One of the most significant corrosion monitoring technology when it comes to the growing digitalization of pipeline integrity management today, is the Field Signature Method(FSM). FSM is based on feeding an electric current through a monitored section of a pipe, pipeline or vessel. The applied current sets up an electric field that is monitored as voltage drop values between a set of sensing pins installed on the external pipe wall.
The initial measurement sequence measures the voltage drop between all pairs of sensing pins and is called the Field Signature. Later measurements are compared to the Field Signature, where general corrosion can be seen as a uniform increase in voltage drops between all pin pairs, and localized corrosion can be seen as a local increase in the values.
FSM data can then be plotted as metal loss versus time for the efficient tracking of changes in metal loss or in 3D plots that show the distribution of corrosion over the monitored area. Typical sensitivity for FSM is 0.1% of wall thickness for general corrosion, corresponding to 10-20 micrometer in most cases.
While a technology that has been available for up to two decades, FSM is seeing greater digatalization.
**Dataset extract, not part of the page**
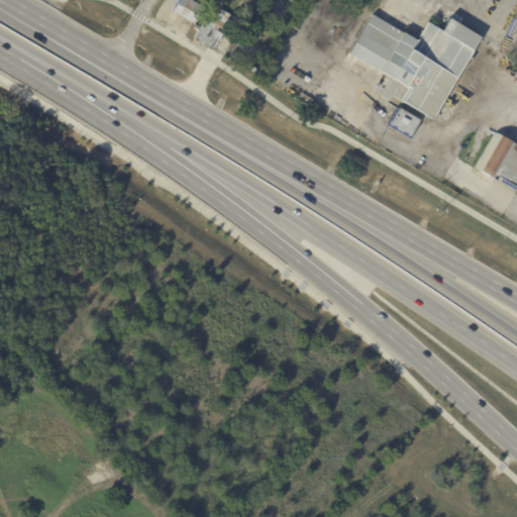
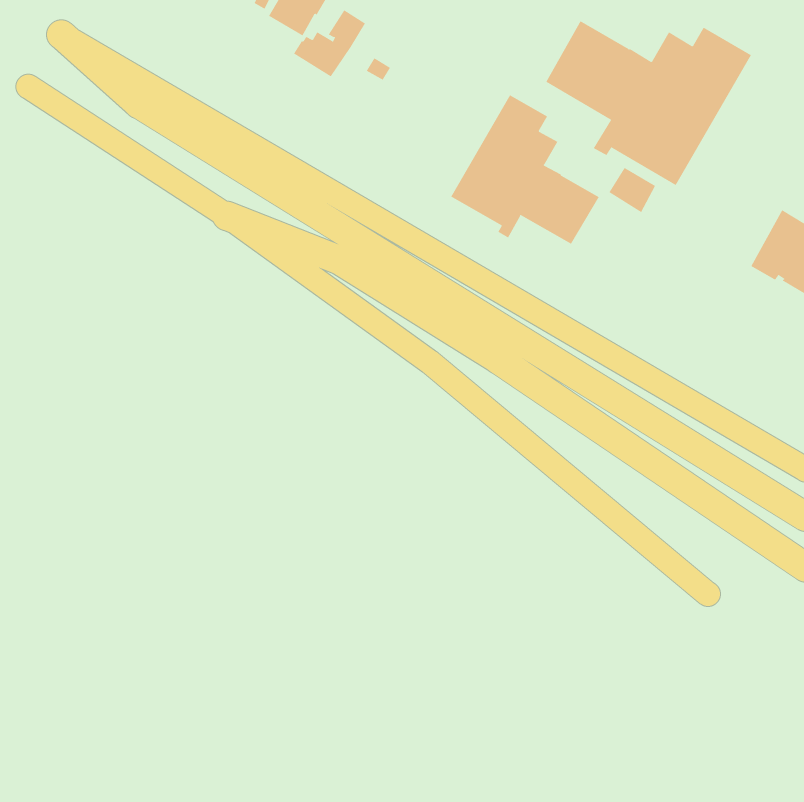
building: none -> [451,94,599,244]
Emerson, for example, has developed the Roxar FSM Log 48 Area Corrosion Monitor™, a new pipeline integrity management tool that delivers permanent, cost-effective and online area corrosion & erosion monitoring for remote and large area pipelines.
The monitor, which consist of 48 pins in the sensing pin matrix, is a variant of the already established potential drop technique and monitors a pre-defined area with the ability through the sensing pins to distinguish between localized corrosion and generalized corrosion.
Inorganic acids, salts, CO2, H2S and other components that generate localized corrosion and that can only be monitored through area measurement technologies can also be tracked in real-time. To this end, the Roxar FSM Log 48 provides a tomographic image that depicts a full insight of the pipeline’s internal corrosion status, leveraging the digital advances in the industry.
The monitor can also be easily retrofitted to any uncovered or buried onshore pipeline segment and due to its cellular communication and solar power capabilities, can autonomously function in the most remote locations, enabling more data points across several pipeline segments. The fact that several can be located over a pipeline minimizes the need of assessing the pipeline integrity through pigging, and increases transportation capacity.
As part of integrated digital pipeline integrity management, Emerson has also developed a data management solution that can interface with SCADA systems through Modbus TCP/IP, providing advanced data trending capabilities, alarm setting, and information sharing options. It is this information sharing that can increase pipeline integrity and also optimize pig runs (when pipe bends, valve restrictions and contaminant build-up are restricting pigs from moving through pipelines), integrity digs and hydrostatic pressure tests.
This continuous digital monitoring of general and localized internal corrosion allows early threat identification and improved risk assessment, and avoids unnecessary pipeline shutdowns, costly hydrostatic pressure tests, and repairs due to leaks. The new FSM Monitor also forms an important part of future digitization strategies and can become a key element of an Industrial Internet of Things(IIoT) network of intelligent devices – continuously transmitting actionable information for robust decision making.
Conclusions
There is no doubt that widespread digitalization still has a way to go - 70 percent of pipeline leaks are still identified only by visual inspection, for example.